La Plaza Botero y el Museo de Antioquia, institución convertida en epicentro de actividades culturales y pedagógicas, son uno de los hitos del nuevo Medellín. “Que nuestra ciudad ya no sea más la de la violencia. Medellín puede y debe ser la ciudad de la paz”, refieren los periódicos locales de hace algo más una década que dijo Botero. Cultura, arte y arquitectura, pilares en los que las autoridades locales se anclan para la recuperación de la paz y la tranquilidad de la que fue ciudad más violenta del planeta.
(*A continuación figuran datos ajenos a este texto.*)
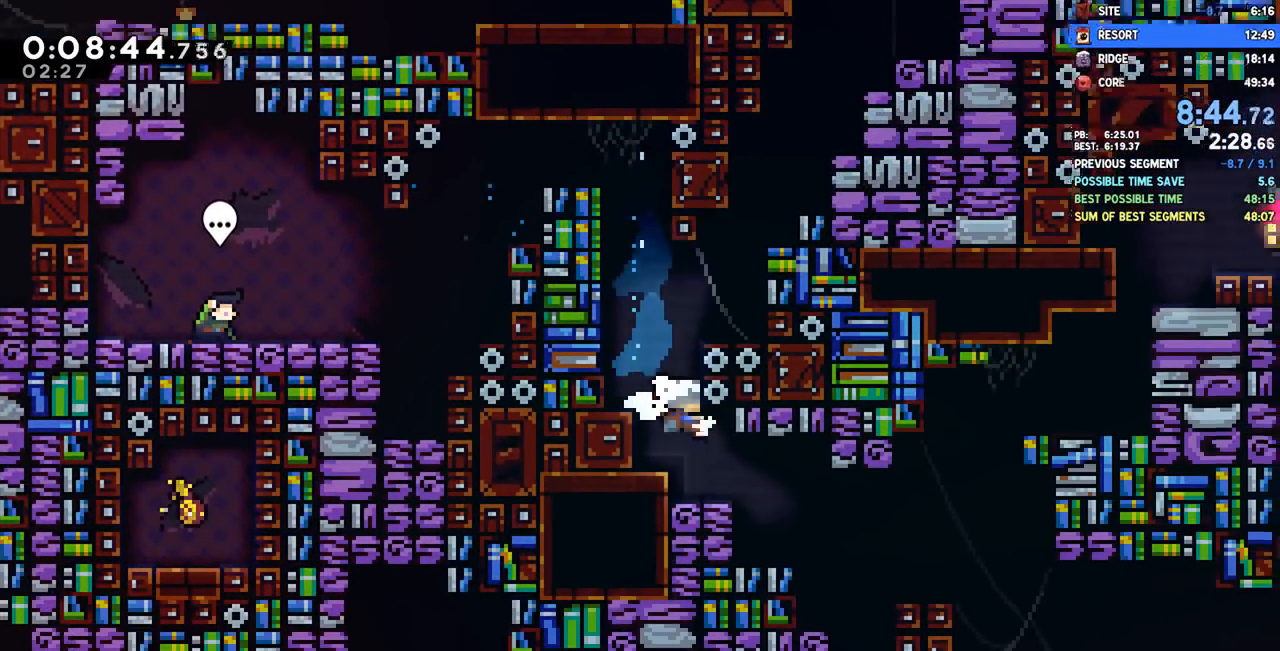
{"buttons": ["SQUARE", "DPAD_DOWN", "DPAD_RIGHT"], "left_stick": "center", "right_stick": "center", "events": [[33, "DPAD_RIGHT", "up"], [150, "DPAD_LEFT", "down"], [183, "DPAD_DOWN", "down"], [233, "SQUARE", "down"], [333, "DPAD_LEFT", "up"], [333, "SQUARE", "up"], [367, "DPAD_RIGHT", "down"], [400, "CROSS", "down"], [433, "SQUARE", "down"], [467, "CROSS", "up"]]}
Hoy es una ciudad viva , en la que la esperanza es patente – “cuéntelo”, me dice un paisano, a la vez que me intenta vender un sombrero- en los rostros de los habitantes de esta ciudad de primavera eterna, abrazada por verdes montañas por las que trepan y descienden las casas, violeta y anaranjada al amanecer, anaranjada y violeta al atardecer, “el violeta maluco del atardecer”, escribe el medellinense Jorge Franco en Rosario Tijeras. Cerca del ecuador, el sol en Medellín sale y se pone casi con la misma velocidad con la que se sube y se baja una persiana.